So it is that an on-screen persona tries to re-invent himself, even as the actor remains in the role that brought him fame. Their journeys may commence in opposition, but they unravel in parallel: a fight against a label, identity and set of attributes can only end in the embrace of all that makes Logan ‘the Wolverine’; the revelling in the brooding moodiness, bulky physique and steely antics that made him a star can only see Jackman find equilibrium in the character’s extremes.

In The Wolverine, you can take the X-Men out of the film’s title, but you can’t take the heroics the series signifies out of its latest chapter.
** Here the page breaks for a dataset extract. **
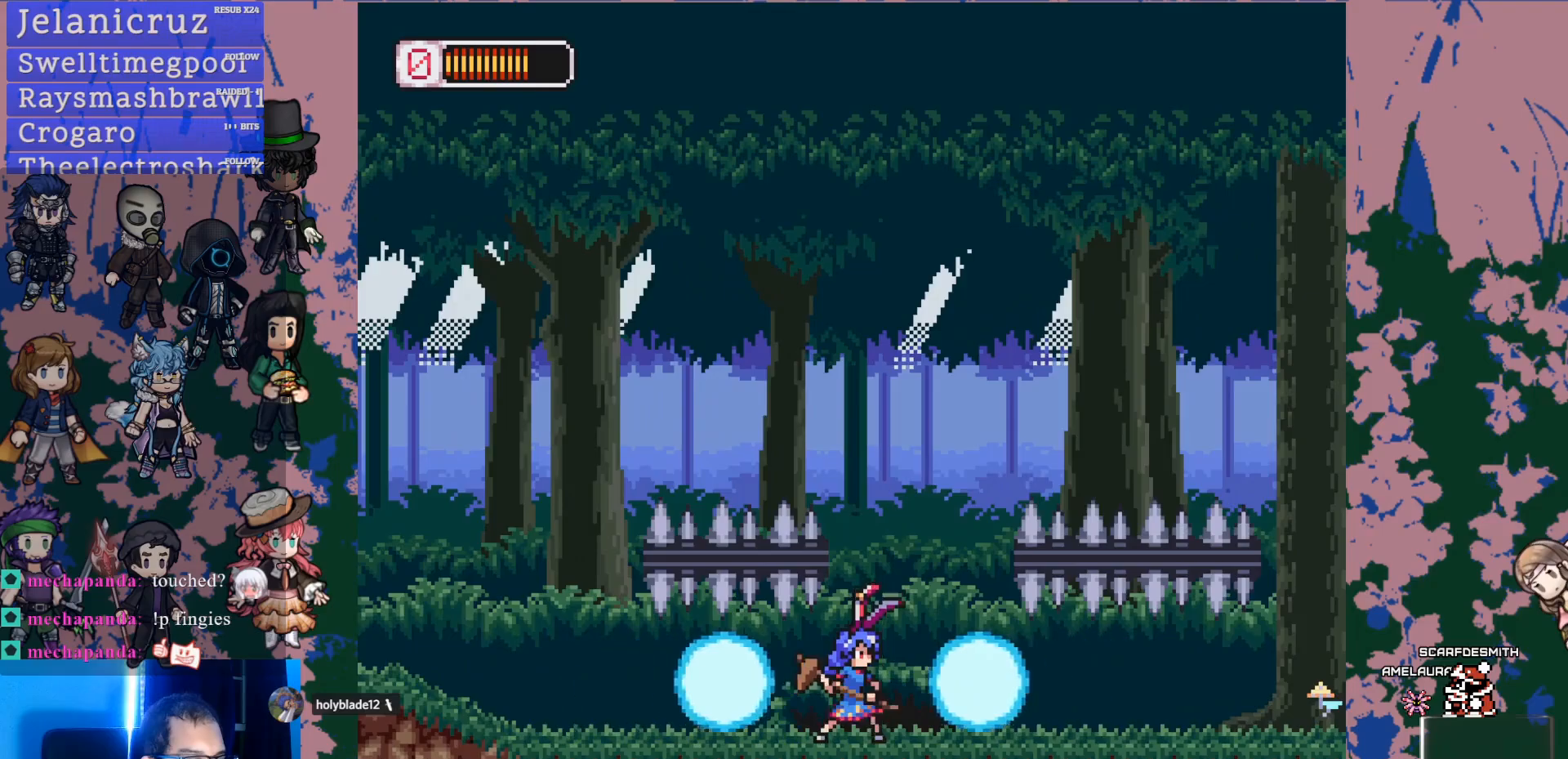
{"dt_ms": 500, "buttons": [], "left_stick": "center", "right_stick": "center", "events": [[17, "DPAD_RIGHT", "down"], [117, "L1", "down"], [367, "L1", "up"], [400, "DPAD_RIGHT", "up"]]}
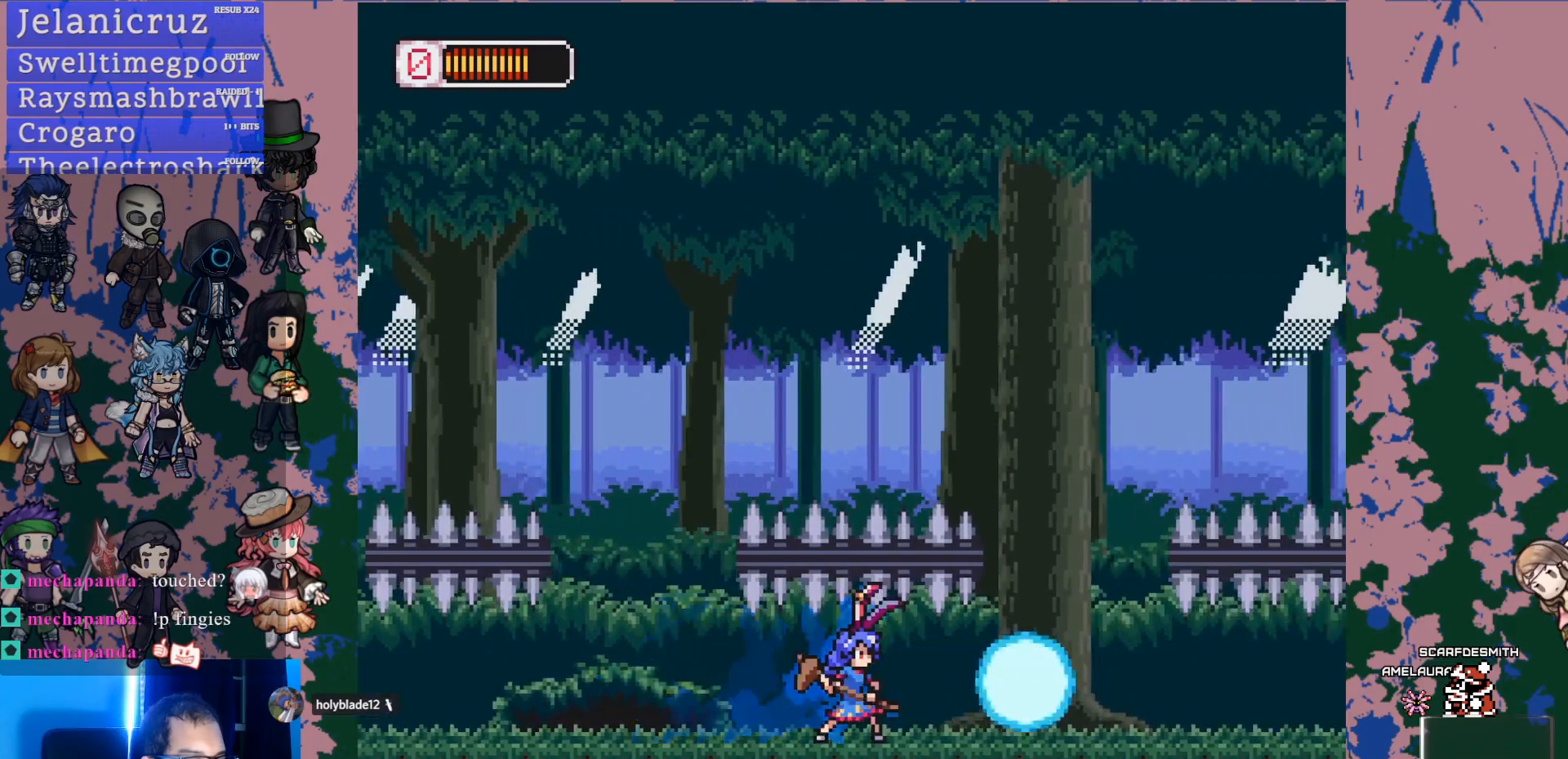
{"dt_ms": 500, "buttons": ["DPAD_RIGHT"], "left_stick": "center", "right_stick": "center", "events": [[150, "DPAD_RIGHT", "down"]]}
In enlivening a script based on Chris Claremont and Frank Miller’s 1982 limited comic series, first adapted by Christopher McQuarrie (Jack the Giant Slayer), then tinkered with by Mark Bomback (Total Recall) and Scott Frank (Marley & Me), director James Mangold (Knight and Day) brings a grimmer tone to the action-laden character study – yet the trajectory from reluctance to acceptance is never in doubt.

A Nagasaki-set prologue provides context, relating Logan’s prisoner-of-war rescue of Japanese soldier Yashida (Ken Yamamura, Double Happiness Uranium). So too, his grief for Jean Grey (Famke Janssen, Taken 2), with present-day Logan’s emotional wounds eclipsing his external fortitude. Then feisty fighter Yukio (Rila Fukushima, Karma: A Very Twisted Love Story) becomes the bridge between past deeds and current dismay, summoning him to hear the dying request of his old friend (now played by Hal Yamanouchi, Sins Expiation). Soon, Logan is on the run with Yashida’s heir Mariko (debutant Tao Okamoto) as the yakuza hunt the latter for her status, and deadly doctor Viper (Svetlana Khodchenkova, Metro) stalks the former for his abilities.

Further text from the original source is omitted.